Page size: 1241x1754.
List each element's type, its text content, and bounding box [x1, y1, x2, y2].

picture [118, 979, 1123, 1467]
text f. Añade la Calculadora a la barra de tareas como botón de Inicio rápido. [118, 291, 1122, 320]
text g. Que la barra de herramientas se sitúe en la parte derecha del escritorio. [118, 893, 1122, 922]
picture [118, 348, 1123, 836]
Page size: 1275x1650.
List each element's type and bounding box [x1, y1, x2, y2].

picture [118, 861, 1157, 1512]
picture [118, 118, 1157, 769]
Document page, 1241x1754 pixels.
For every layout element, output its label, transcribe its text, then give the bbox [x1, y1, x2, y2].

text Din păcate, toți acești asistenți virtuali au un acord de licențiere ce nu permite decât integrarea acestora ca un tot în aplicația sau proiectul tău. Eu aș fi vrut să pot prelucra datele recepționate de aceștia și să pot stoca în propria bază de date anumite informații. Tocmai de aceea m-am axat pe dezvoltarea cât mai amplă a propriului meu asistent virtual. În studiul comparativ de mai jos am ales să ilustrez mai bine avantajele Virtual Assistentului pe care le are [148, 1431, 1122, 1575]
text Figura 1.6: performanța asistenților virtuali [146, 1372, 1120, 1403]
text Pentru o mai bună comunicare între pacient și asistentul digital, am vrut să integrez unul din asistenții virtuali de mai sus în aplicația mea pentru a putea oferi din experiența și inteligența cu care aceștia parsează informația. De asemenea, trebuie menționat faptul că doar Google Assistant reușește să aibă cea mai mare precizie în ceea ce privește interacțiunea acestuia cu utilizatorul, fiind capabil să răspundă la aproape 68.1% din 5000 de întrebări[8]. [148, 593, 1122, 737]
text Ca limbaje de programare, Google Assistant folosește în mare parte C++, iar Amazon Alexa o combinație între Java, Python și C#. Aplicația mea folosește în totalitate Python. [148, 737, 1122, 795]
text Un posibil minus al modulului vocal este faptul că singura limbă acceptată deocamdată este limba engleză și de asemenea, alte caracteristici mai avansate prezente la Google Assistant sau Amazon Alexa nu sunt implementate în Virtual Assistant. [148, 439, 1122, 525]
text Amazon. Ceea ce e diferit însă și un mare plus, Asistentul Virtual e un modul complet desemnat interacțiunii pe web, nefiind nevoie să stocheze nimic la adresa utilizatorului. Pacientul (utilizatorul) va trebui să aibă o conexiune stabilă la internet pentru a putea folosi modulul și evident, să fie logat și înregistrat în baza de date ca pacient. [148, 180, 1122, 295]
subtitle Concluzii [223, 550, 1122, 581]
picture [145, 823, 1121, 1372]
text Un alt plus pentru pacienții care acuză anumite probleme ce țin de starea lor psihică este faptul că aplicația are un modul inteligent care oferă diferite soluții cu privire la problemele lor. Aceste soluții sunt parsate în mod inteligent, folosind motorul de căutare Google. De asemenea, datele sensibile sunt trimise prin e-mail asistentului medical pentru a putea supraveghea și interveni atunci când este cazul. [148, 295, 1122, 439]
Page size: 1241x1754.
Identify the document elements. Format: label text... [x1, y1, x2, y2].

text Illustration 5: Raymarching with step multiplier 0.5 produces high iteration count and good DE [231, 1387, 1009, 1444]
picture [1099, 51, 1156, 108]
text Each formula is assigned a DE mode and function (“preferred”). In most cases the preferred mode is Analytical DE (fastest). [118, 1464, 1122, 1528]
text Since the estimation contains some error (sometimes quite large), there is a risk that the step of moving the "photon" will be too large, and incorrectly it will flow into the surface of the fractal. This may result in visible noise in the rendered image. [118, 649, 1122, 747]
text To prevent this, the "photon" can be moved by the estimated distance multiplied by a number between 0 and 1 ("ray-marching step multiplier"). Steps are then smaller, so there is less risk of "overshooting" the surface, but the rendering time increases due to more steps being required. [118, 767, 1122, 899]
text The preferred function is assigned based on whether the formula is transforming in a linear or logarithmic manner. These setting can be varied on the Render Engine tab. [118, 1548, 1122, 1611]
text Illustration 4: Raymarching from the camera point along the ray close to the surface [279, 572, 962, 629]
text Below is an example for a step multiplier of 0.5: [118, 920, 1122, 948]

• _Stated goal_:
Reproduce every line of the data above, character for character, with nothing added or left out.

• _Exercise response_:
Page size: 1241x1754.
List each element's type, its text content, and bounding box [x1, y1, x2, y2].

picture [118, 979, 1123, 1467]
text f. Añade la Calculadora a la barra de tareas como botón de Inicio rápido. [118, 291, 1122, 320]
text g. Que la barra de herramientas se sitúe en la parte derecha del escritorio. [118, 893, 1122, 922]
picture [118, 348, 1123, 836]
Page size: 1275x1650.
List each element's type and bounding box [x1, y1, x2, y2].

picture [118, 861, 1157, 1512]
picture [118, 118, 1157, 769]
Document page, 1241x1754 pixels.
For every layout element, output its label, transcribe its text, then give the bbox [x1, y1, x2, y2].

text Din păcate, toți acești asistenți virtuali au un acord de licențiere ce nu permite decât integrarea acestora ca un tot în aplicația sau proiectul tău. Eu aș fi vrut să pot prelucra datele recepționate de aceștia și să pot stoca în propria bază de date anumite informații. Tocmai de aceea m-am axat pe dezvoltarea cât mai amplă a propriului meu asistent virtual. În studiul comparativ de mai jos am ales să ilustrez mai bine avantajele Virtual Assistentului pe care le are [148, 1431, 1122, 1575]
text Figura 1.6: performanța asistenților virtuali [146, 1372, 1120, 1403]
text Pentru o mai bună comunicare între pacient și asistentul digital, am vrut să integrez unul din asistenții virtuali de mai sus în aplicația mea pentru a putea oferi din experiența și inteligența cu care aceștia parsează informația. De asemenea, trebuie menționat faptul că doar Google Assistant reușește să aibă cea mai mare precizie în ceea ce privește interacțiunea acestuia cu utilizatorul, fiind capabil să răspundă la aproape 68.1% din 5000 de întrebări[8]. [148, 593, 1122, 737]
text Ca limbaje de programare, Google Assistant folosește în mare parte C++, iar Amazon Alexa o combinație între Java, Python și C#. Aplicația mea folosește în totalitate Python. [148, 737, 1122, 795]
text Un posibil minus al modulului vocal este faptul că singura limbă acceptată deocamdată este limba engleză și de asemenea, alte caracteristici mai avansate prezente la Google Assistant sau Amazon Alexa nu sunt implementate în Virtual Assistant. [148, 439, 1122, 525]
text Amazon. Ceea ce e diferit însă și un mare plus, Asistentul Virtual e un modul complet desemnat interacțiunii pe web, nefiind nevoie să stocheze nimic la adresa utilizatorului. Pacientul (utilizatorul) va trebui să aibă o conexiune stabilă la internet pentru a putea folosi modulul și evident, să fie logat și înregistrat în baza de date ca pacient. [148, 180, 1122, 295]
subtitle Concluzii [223, 550, 1122, 581]
picture [145, 823, 1121, 1372]
text Un alt plus pentru pacienții care acuză anumite probleme ce țin de starea lor psihică este faptul că aplicația are un modul inteligent care oferă diferite soluții cu privire la problemele lor. Aceste soluții sunt parsate în mod inteligent, folosind motorul de căutare Google. De asemenea, datele sensibile sunt trimise prin e-mail asistentului medical pentru a putea supraveghea și interveni atunci când este cazul. [148, 295, 1122, 439]
Page size: 1241x1754.
Identify the document elements. Format: label text... [x1, y1, x2, y2].

text Illustration 5: Raymarching with step multiplier 0.5 produces high iteration count and good DE [231, 1387, 1009, 1444]
picture [1099, 51, 1156, 108]
text Each formula is assigned a DE mode and function (“preferred”). In most cases the preferred mode is Analytical DE (fastest). [118, 1464, 1122, 1528]
text Since the estimation contains some error (sometimes quite large), there is a risk that the step of moving the "photon" will be too large, and incorrectly it will flow into the surface of the fractal. This may result in visible noise in the rendered image. [118, 649, 1122, 747]
text To prevent this, the "photon" can be moved by the estimated distance multiplied by a number between 0 and 1 ("ray-marching step multiplier"). Steps are then smaller, so there is less risk of "overshooting" the surface, but the rendering time increases due to more steps being required. [118, 767, 1122, 899]
text The preferred function is assigned based on whether the formula is transforming in a linear or logarithmic manner. These setting can be varied on the Render Engine tab. [118, 1548, 1122, 1611]
text Illustration 4: Raymarching from the camera point along the ray close to the surface [279, 572, 962, 629]
text Below is an example for a step multiplier of 0.5: [118, 920, 1122, 948]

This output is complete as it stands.